This week we feature a sculpture made by Sophia Perun from Handsworth Secondary School in North Vancouver British Columbia, Canada.
Here’s Sophia’s statement on the work:
“My piece is called ‘Wrinkle.’ I explored my inquiry question: How do we change as we age, and what do we fear about it? I wanted to express how the skin changes as you get older and wrinkles form. In society, they are considered undesirable and ugly, something to be fixed with aging cream and Botox. I think wrinkles are beautiful in the way that they tell your story, how much you have been happy, or focused or stressed in life. In this piece, the face is emerging from the wrinkle and is trapped behind it. The wrinkled skin is a barrier and pulled taut to eliminate any imperfection or crease. I used house paint to represent the skin. I poured the paint and dried it in a big sheet, then covered the bust and molded the face with heat. From making art this year I learned to not be hesitant or fearful, to instead experiment with materials and ideas. The best work I’ve made has come from taking risks. My art teacher always encourages us to push the creative boundaries and not shy away from the strange.”

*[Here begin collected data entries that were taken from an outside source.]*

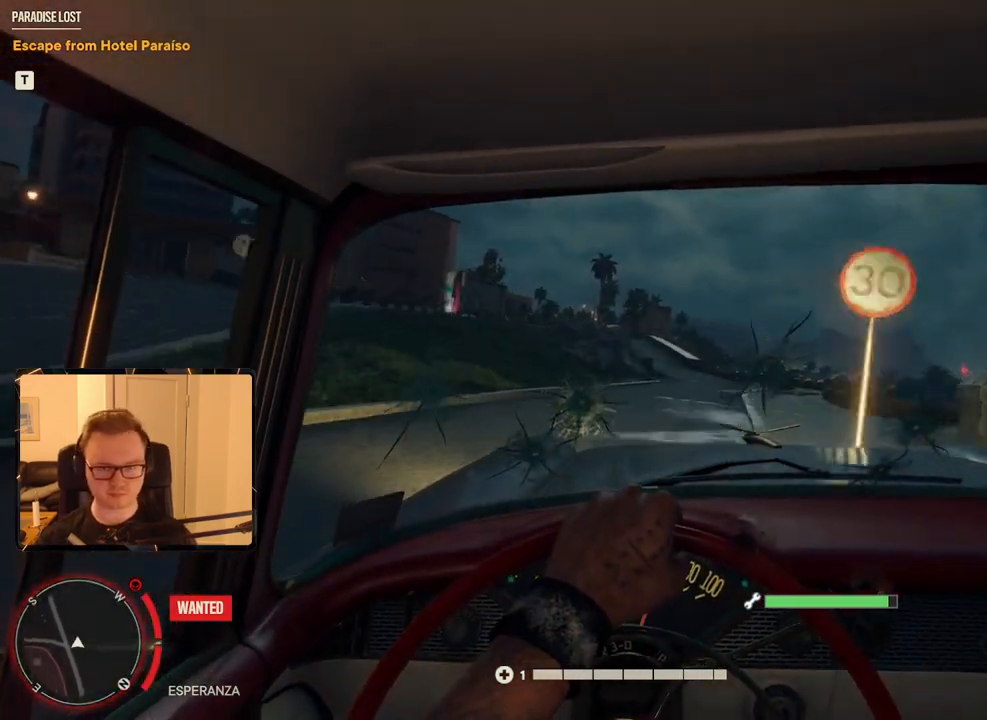
{"keys": ["w"], "mouse": [], "events": [[133, "d", "down"], [316, "d", "up"]]}
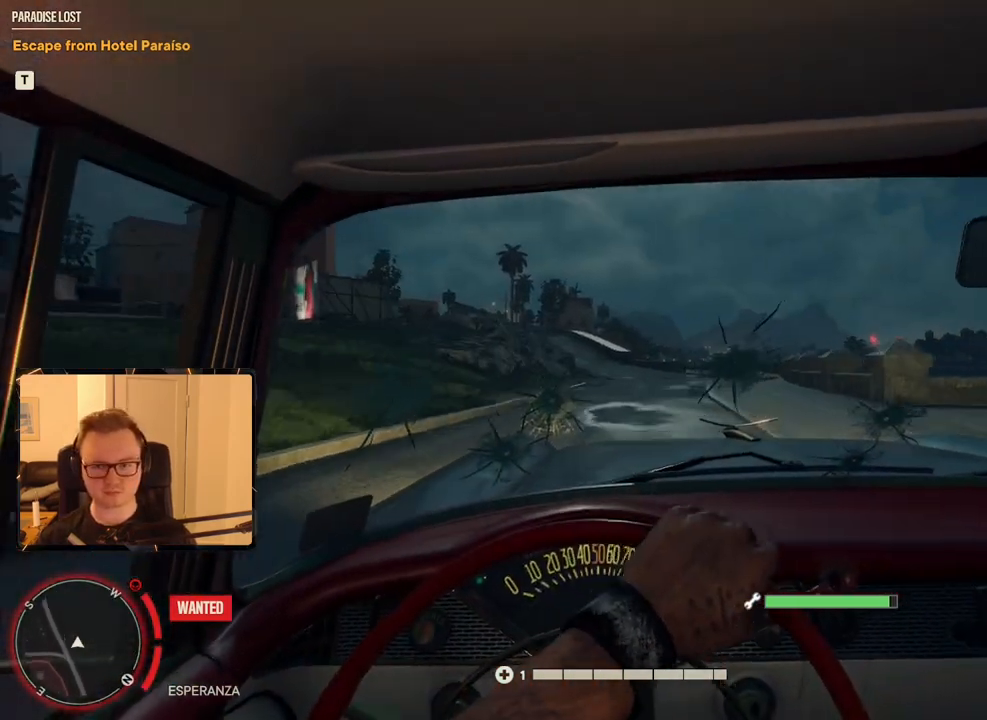
{"keys": ["w"], "mouse": [], "events": [[233, "d", "down"], [383, "d", "up"]]}
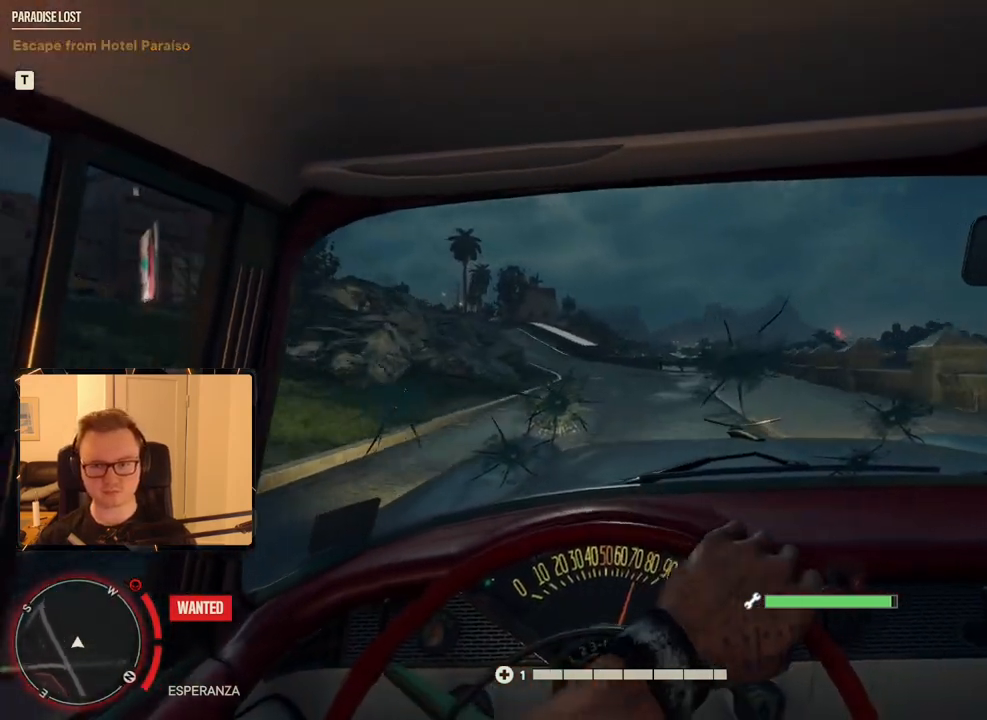
{"keys": ["w"], "mouse": [], "events": [[250, "d", "down"], [383, "d", "up"]]}
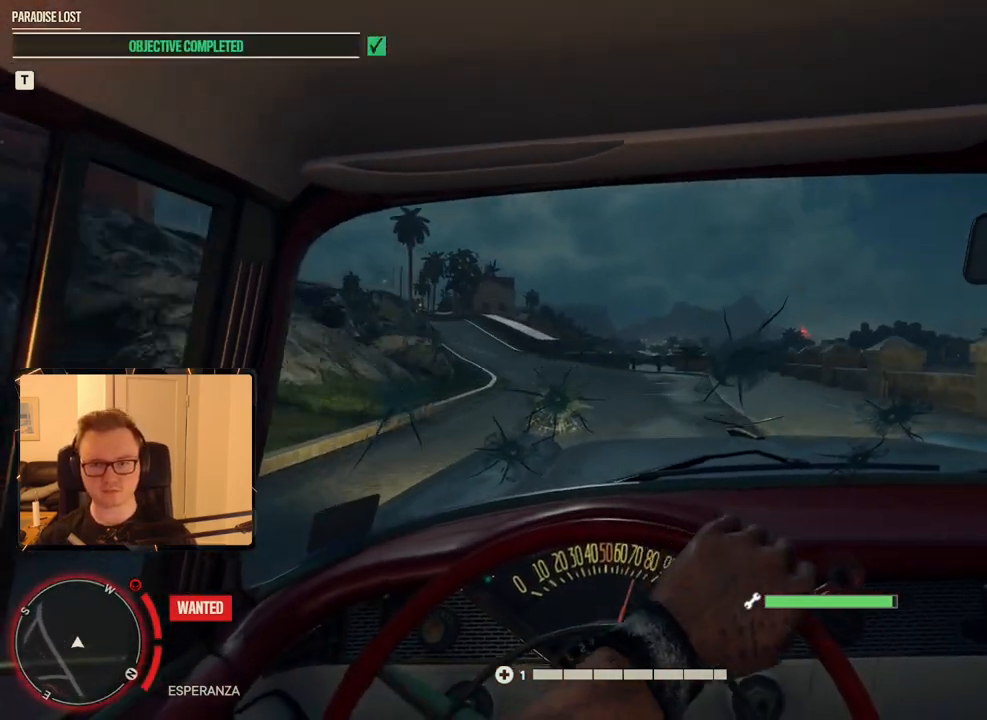
{"keys": ["w"], "mouse": [], "events": []}
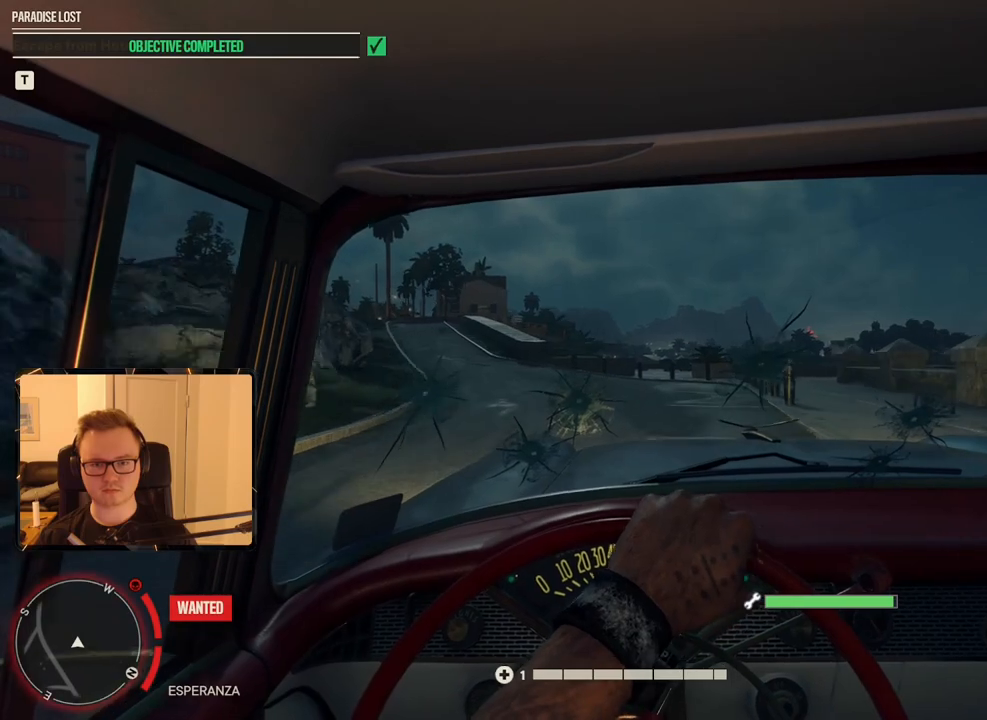
{"keys": ["d", "w"], "mouse": [], "events": [[500, "d", "down"]]}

Here’s Sophia’s teacher Kory Bogen on Lisa’s work:
“Working with Sophia for the past three years has been so rewarding – she is tenacious, conceptual, articulate, and willing to experiment. She completely understands the importance of revision, creating connections between her artmaking and the real world, and involving the community in her practice. From Sophia, I learned that I need to let go and trust my students; her work is exceptional.
“Sophia surveyed our school staff, asking for responses to her area of inquiry: How do we change as we age, and what do we fear about it? The portfolio was reflective, cohesive, compassionate, and humorous. Creating a survey is a great strategy to involve others in the portfolio, and to gather outside perspectives. Sophia is unafraid to take risks and ask – and respond to – tough questions. She is supportive of her peers and offers personal and global insight into the discussions we have as an ensemble of artists.
“To start the program, I push my students to experiment first with materials and processes that they are unfamiliar with, and then to incorporate those new ways of working into their wheelhouse of skills. We generate originality in surface, texture, process, and construction in low-stakes experiments that are not assessed.
“Our critiques are structured around ways to include materials and processes that achieve a synthesis of ideas and materials. This approach allows students to present their work and get feedback about achieving synthesis in the portfolio to push them over the edge from looking in from outside to jumping into a framework of how artists truly create works that reflect ideas. I ask students to talk about the work in the same way that they are expected to write about it. This helps to create a universal understanding in the classroom of how to compile the portfolio for submissions. Students also submit multiple written statements and we peer-edit them to gain insight into how others view the work in the portfolio, and to help articulate ideas within the framework of practice, experimentation, revision, and synthesis of ideas and materials.
“A major strength in my program is having a professional roll printer that can reproduce student work. We document works (and works in progress) and then print out multiple copies on different papers, giving students the opportunity to try a variety of approaches to finishing the work (or taking it further), and to build an image bank that shows multiple examples of revision. Revision is important!”
And here are a few other works from Sophia’s portfolio:
Healthy foam red half brain, Alzheimer skeletal half with string shows vitality and memory loss
Many lenses show the many changes and perspectives gained through aging. Lenses clouding vision. Eyeball papier-mâché around a beach ball with glass lenses on stands aligned to show cataract effects.
Student and teacher statements are lightly edited for length and clarity.